Un viaggio a bordo di una semidistrutta macchinina celeste. Tre uomini stranieri tra di loro. Un collezionista, uno strambo ucraino e suo nonno. Una fotografia da cui partire alla ricerca di una donna che ha avuto un ruolo fondamentale nel passato del protagonista. Ogni cosa illuminata è una storia di formazione, di riconquista di sè e della scoperta delle origini. Basato sul romanzo di Foer, la storia è tutta vera.
Eugene Hutz, Elijah Wood e Boris Leskin in una scena del film Ogni cosa è illuminata

Con il freddo invernale e l’uggiosità che copre tutta la penisola, un film che scalda il cuore è quello che ci vuole. Stasera 13 dicembre 2023, Warner TV (Canale) alle ore 21.30 offre al pubblico la visione di un piccolo gioiellino come Ogni cosa è illuminata.

Immaginate uno dei più discussi casi letterari dei primi anni 2000, l’omonimo romanzo scritto da Jonathan Safran Foer a soli 22 anni, trasportato su celluloide da un attore come Liev Schreiber (Salt,The Butler – Un maggiordomo alla Casa Bianca, Il caso Spotlight) nei panni di regista alle prime armi.

La storia è stramba e dolcissima come il suo protagonista, il giovane ebreo americano Jonathan Safran Foer, e viene raccontata attraverso un viaggio on the road durante il quale si instaurano discorsi ironici ma anche profondi con Alex, cittadino del villaggio ucraino di Trochenbrod. Un esilarante incontro tra due culture distanti, a tratti coperto da un’insuperabile tristezza dovuta alla malinconica voglia di crogiolarsi nei ricordi.
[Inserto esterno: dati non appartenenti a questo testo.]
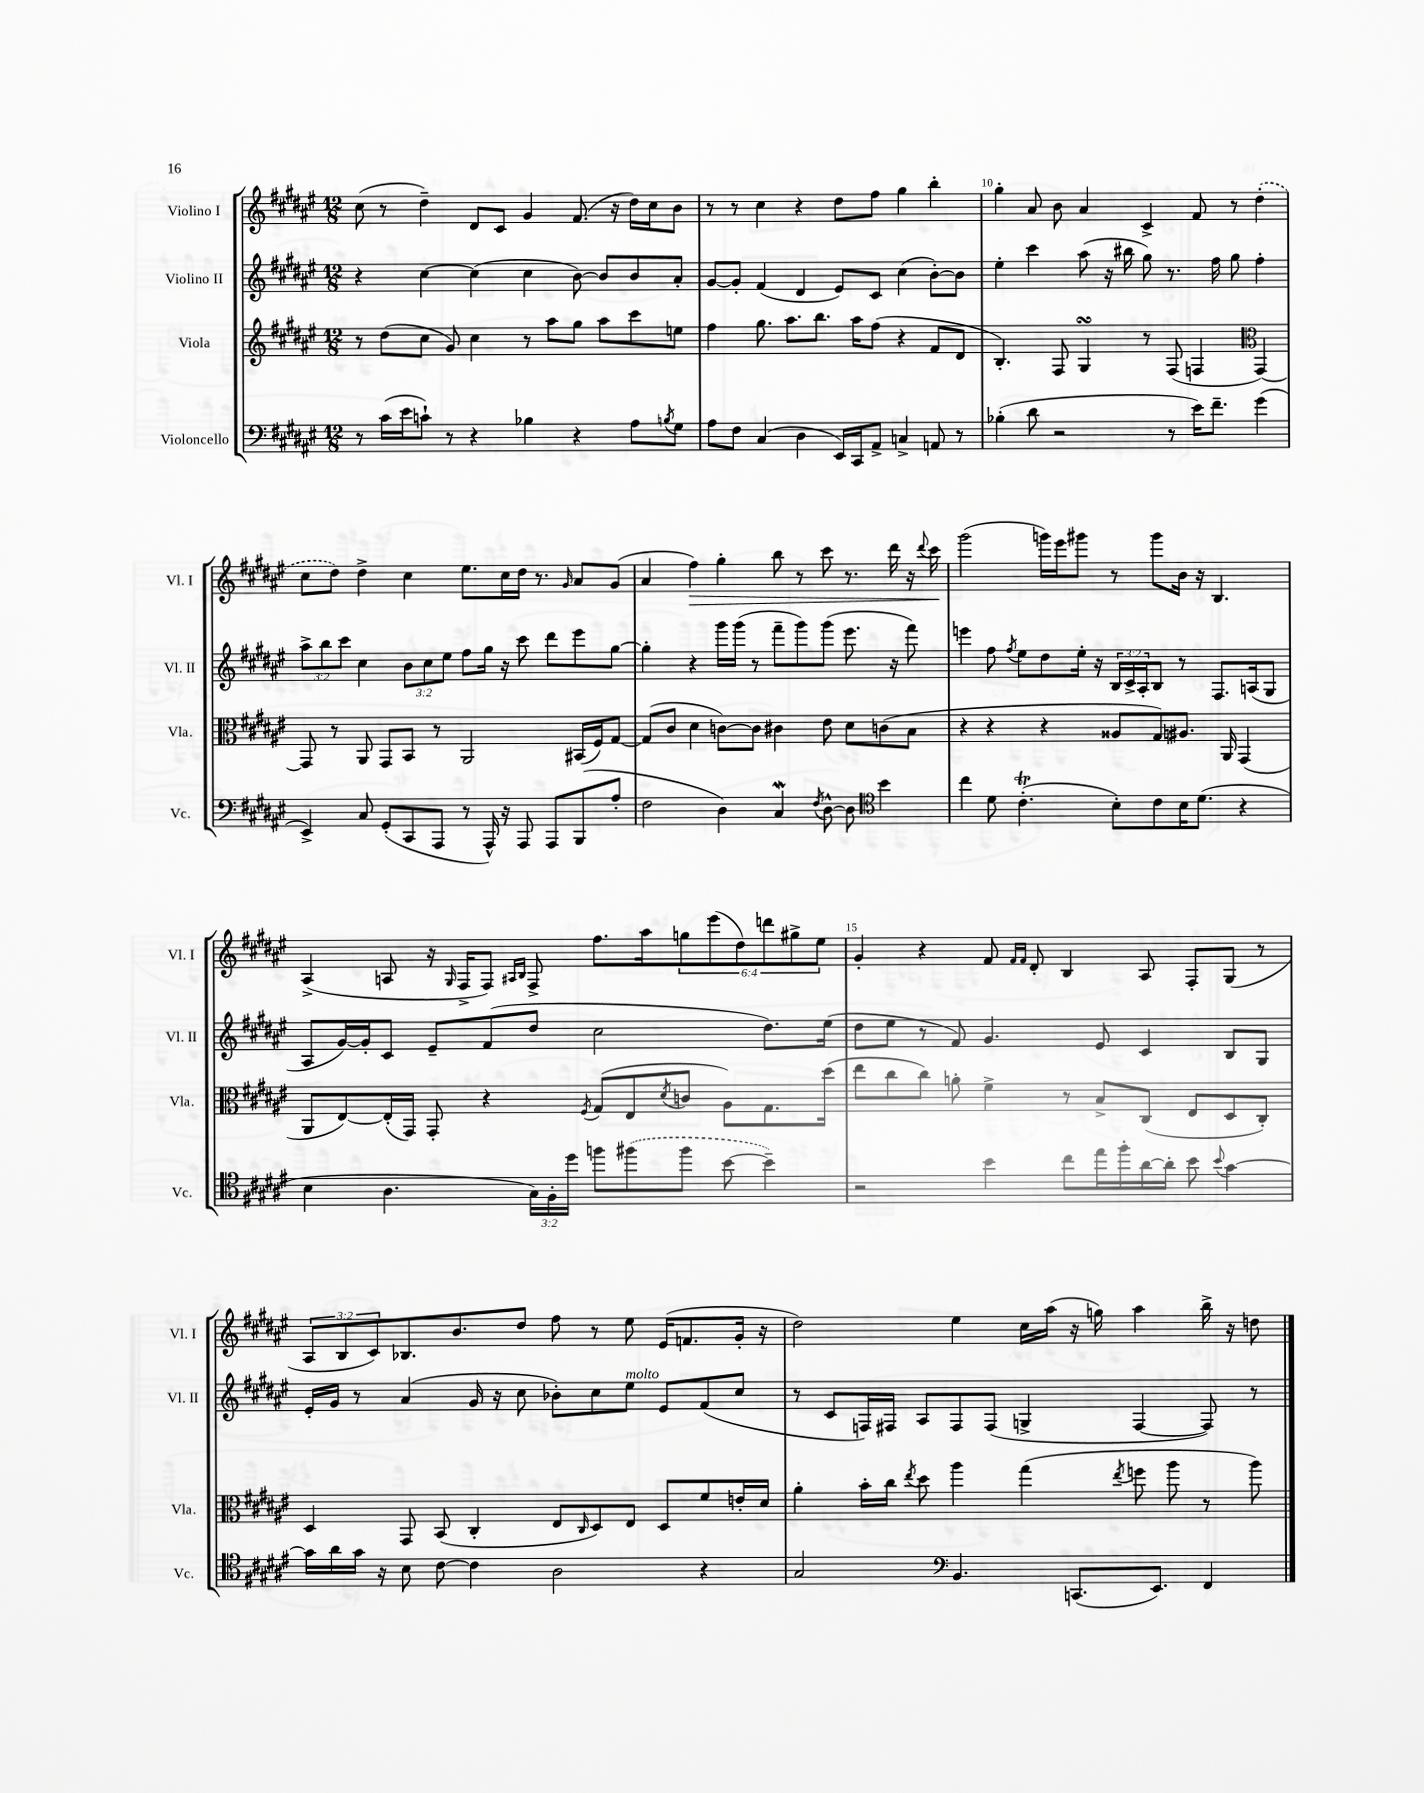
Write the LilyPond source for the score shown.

<<
\new StaffGroup <<
\new Staff = "s0" \with { instrumentName = "Violino I" shortInstrumentName = "Vl. I" } {
    \clef treble \key fis \major \numericTimeSignature \time 12/8 \override Staff.TupletNumber.text = #tuplet-number::calc-fraction-text
    cis''8( r8 dis''4--) dis'8 cis'8 gis'4 fis'8.( r16 dis''16) cis''16 b'8 |
    r8 r8 cis''4 r4 dis''8 fis''8 gis''4 b''4-. |
    gis''4-. ais'8 b'8 ais'4 cis'4-> fis'8 r8 \once \slurDashed dis''4-.( |
    cis''8 dis''8) dis''4-> cis''4 eis''8. cis''16 dis''16 r8. \grace { gis'16 } ais'8 gis'8( |
    ais'4 fis''4\>) gis''4-. b''8 r8 cis'''8 r8. dis'''16 r16 \appoggiatura { dis'''8 } cis'''16\! |
    gis'''2( g'''16) eis'''16 gis'''8 r8 gis'''8 b'16 r16 b4. |
    ais4->( a8 r16 \grace { gis16 } fis16-> fis8) \grace { ais16 b16 } fis8-> fis''8. ais''16 \tuplet 6/4 { g''8 eis'''8( dis''8) d'''8 gis''8-> eis''8 } |
    gis'4-. r4 fis'8 \grace { fis'16 fis'16 } dis'8-. b4 ais8 fis8-. gis8( r8 |
    \tuplet 3/2 { ais8 b8 cis'8) } bes8. b'8. dis''8 fis''8 r8 eis''8 eis'16( f'8. gis'16-. r16 |
    dis''2) eis''4 cis''16 ais''16( r16 g''16) ais''4 b''16-> r16 d''8 \bar "|." |
}
\new Staff = "s1" \with { instrumentName = "Violino II" shortInstrumentName = "Vl. II" } {
    \clef treble \key fis \major \numericTimeSignature \time 12/8 \override Staff.TupletNumber.text = #tuplet-number::calc-fraction-text
    r4 cis''4~ cis''4( cis''4 b'8~) b'8 b'8 ais'8-. |
    gis'8~ gis'8-. fis'4( dis'4 eis'8) cis'8 cis''4( b'8~-.) b'8 |
    eis''4-. cis'''4 ais''8( r16 bis''16 gis''8) r8. fis''16 gis''8 fis''4-. |
    \tuplet 3/2 { ais''8-> b''8 cis'''8 } cis''4 \tuplet 3/2 { b'8 cis''8 eis''8 } fis''8 gis''16 r16 cis'''8 dis'''8 eis'''8 gis''8~ |
    gis''4-. r4 gis'''16 gis'''16( r8 fis'''8-- gis'''8) gis'''8( eis'''8. r16 fis'''8) |
    e'''4 fis''8 \acciaccatura { fis''8 } eis''8 dis''8 eis''16-. r16 \tuplet 3/2 { b16 cis'16-> ais16-. } b8 r8 fis8. a16( gis8 |
    ais8 gis'16~) gis'16-. cis'8 eis'8-- fis'8( dis''8 cis''2 dis''8.) eis''16( |
    dis''8 eis''8 r8 fis'8) gis'4. eis'8 cis'4 b8 gis8 |
    eis'16-. gis'16 r8 ais'4( gis'16 r16 cis''8 bes'8-.) cis''8 eis''8^\markup { \italic "molto" } eis'8 fis'8( cis''8 |
    r8 cis'8 f16) fis16 ais8 fis8 fis8( g4-> fis4~ fis8) r8 \bar "|." |
}
\new Staff = "s2" \with { instrumentName = "Viola" shortInstrumentName = "Vla." } {
    \clef treble \key fis \major \numericTimeSignature \time 12/8
    r8 dis''8( cis''8 gis'8) cis''4 r8 ais''8 gis''8 ais''8 cis'''8 e''8 |
    fis''4 gis''8. ais''8. b''8. ais''16 fis''8( r4 fis'8 dis'8 |
    b4.-.) fis8 gis4\turn r8 fis8( f4 \clef alto gis,4~) |
    gis,8 r8 ais,8 gis,8 b,8 r8 ais,2 bis,16( fis16) gis8~ |
    gis8( cis'8 dis'4 c'8~) c'8 cis'4 eis'8 dis'8 c'8( b8 |
    r4 r4 r4 aisis8 gis8) ais8. ais,16 gis,4( |
    ais,8 eis8~) eis16-.( gis,16) gis,8-. r4 \acciaccatura { fis8 } gis8( eis8 \acciaccatura { dis'8 } c'8 ais8) gis8. dis''16( |
    eis''8 cis''8 cis''8) a'8-. fis'4-> r8 b8-> cis8( eis8 dis8 cis8-.) |
    dis4 gis,8 b,8( cis4-. eis8 \grace { cis16 } dis8) eis8 dis8 fis'8 e'16-. dis'16 |
    ais'4-. b'16-. cis''16 \acciaccatura { eis''8 } dis''8 ais''4 gis''4( \acciaccatura { eis''8 } f''8 ais''8 r8 ais''8) \bar "|." |
}
\new Staff = "s3" \with { instrumentName = "Violoncello" shortInstrumentName = "Vc." } {
    \clef bass \key fis \major \numericTimeSignature \time 12/8 \override Staff.TupletNumber.text = #tuplet-number::calc-fraction-text
    r8 cis'16( eis'16 c'8-!) r8 r4 bes4 r4 ais8 \acciaccatura { b8 } gis8 |
    ais8 fis8 cis4( dis4 eis,16) cis,16 ais,8-> c4-> a,8 r8 |
    bes4-.( dis'8 r2 r8 eis'16) fis'8.-- gis'4( |
    eis,4->) cis8 gis,8-.( cis,8 ais,,8 r8 ais,,16-^) r16 ais,,8 ais,,8 b,,8( ais8-. |
    fis2 dis4) cis4\mordent \acciaccatura { fis8 } dis8~-^ dis8 \clef tenor b'4 |
    cis''4 dis'8 cis'4.-.\trill( b8-.) cis'8 b16 dis'8.( r4 |
    b4 ais4. \tuplet 3/2 { gis16) fis16-. dis''16 } f''8 \once \slurDashed fis''8( fis''8 b'8~ b'4--) |
    r2 b'4 cis''8 eis''16 fis''16-. ais'16~ ais'16-. b'8 \appoggiatura { b'8 } gis'4~ |
    gis'16 ais'16 gis'16 r16 b8 cis'8~ cis'4 ais2 r4 |
    gis2 \clef bass b,4. c,8.( eis,8.) fis,4 \bar "|." |
}
>>
>>
\layout { \context { \Score currentBarNumber = #8 \override BarNumber.break-visibility = ##(#f #t #t) barNumberVisibility = #(every-nth-bar-number-visible 5) } }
La cosa che più stupisce è che tutto questo racconto di formazione alla scoperta delle origini e della propria identità, è la storia vera dello stesso autore del romanzo, terza generazione di narratori della Shoah. Nel 1999, infatti, decide di partire per l’ Ucraina alla ricerca di informazioni sulla vita di suo nonno e sulla donna che durante la Seconda Guerra Mondiale lo ha salvato nascondendolo durante un raid dei Nazisti.

Moltissimi ebrei nel corso della storia sono partiti verso l’Est europeo per tentare di riavvicinarsi al proprio passato. Foer decide attraverso la sue personali vicissitudini di far luce e quindi illuminare (come dice il titolo ispirato ad un passo di Kundera) anche i racconti, dal Settecento fino al regime nazista, del disastro e del dolore subito dagli ebrei, dei soprusi e dei poteri che che finirono col radere al suolo diversi villaggi fantasma.

Elijah Wood, interprete dello hobbit Frodo nei film de Il signore degli Anelli che di recente si è dichiarato entusiasta in merito al reboot della saga, indossa senza troppa fatica e con grande viridicità, il paio di occhialoni caratteristici del personaggio. È minimalista ma complesso nella sua interpretazione del meticoloso acerbo collezionista di ricordi di famiglia.

Proprio come accade in altri film, uno fra tutti l’italianissimo La vita è bella di Benigni che per una serie di motivi è uno dei migliori per ricordare, la memoria le reminescienze si fanno scheletro della narrazione. Ogni cosa è illuminata serve a non dimenticare, è da vedere, amare e magari rivedere.